__Exercise objective__. Please reproduce the listing below line for line, changing nothing.

*** Information shown ***

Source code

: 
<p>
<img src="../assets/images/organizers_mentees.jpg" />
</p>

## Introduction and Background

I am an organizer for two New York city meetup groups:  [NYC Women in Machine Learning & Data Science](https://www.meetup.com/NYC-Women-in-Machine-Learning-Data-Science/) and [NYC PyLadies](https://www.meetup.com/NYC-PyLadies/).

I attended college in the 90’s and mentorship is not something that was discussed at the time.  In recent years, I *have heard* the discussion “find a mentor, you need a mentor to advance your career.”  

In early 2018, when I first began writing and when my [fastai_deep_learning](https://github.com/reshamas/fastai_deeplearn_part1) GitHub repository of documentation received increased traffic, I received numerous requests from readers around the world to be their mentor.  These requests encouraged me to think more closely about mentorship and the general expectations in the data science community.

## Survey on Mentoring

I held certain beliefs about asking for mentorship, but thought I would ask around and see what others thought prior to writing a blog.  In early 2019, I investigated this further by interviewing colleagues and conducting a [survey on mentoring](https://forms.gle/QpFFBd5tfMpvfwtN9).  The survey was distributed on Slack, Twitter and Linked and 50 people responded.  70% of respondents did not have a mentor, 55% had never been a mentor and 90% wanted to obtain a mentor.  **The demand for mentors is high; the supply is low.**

***

__Exercise response__.
Source code

: 
<p>
<img src="../assets/images/organizers_mentees.jpg" />
</p>

## Introduction and Background

I am an organizer for two New York city meetup groups:  [NYC Women in Machine Learning & Data Science](https://www.meetup.com/NYC-Women-in-Machine-Learning-Data-Science/) and [NYC PyLadies](https://www.meetup.com/NYC-PyLadies/).

I attended college in the 90’s and mentorship is not something that was discussed at the time.  In recent years, I *have heard* the discussion “find a mentor, you need a mentor to advance your career.”  

In early 2018, when I first began writing and when my [fastai_deep_learning](https://github.com/reshamas/fastai_deeplearn_part1) GitHub repository of documentation received increased traffic, I received numerous requests from readers around the world to be their mentor.  These requests encouraged me to think more closely about mentorship and the general expectations in the data science community.

## Survey on Mentoring

I held certain beliefs about asking for mentorship, but thought I would ask around and see what others thought prior to writing a blog.  In early 2019, I investigated this further by interviewing colleagues and conducting a [survey on mentoring](https://forms.gle/QpFFBd5tfMpvfwtN9).  The survey was distributed on Slack, Twitter and Linked and 50 people responded.  70% of respondents did not have a mentor, 55% had never been a mentor and 90% wanted to obtain a mentor.  **The demand for mentors is high; the supply is low.**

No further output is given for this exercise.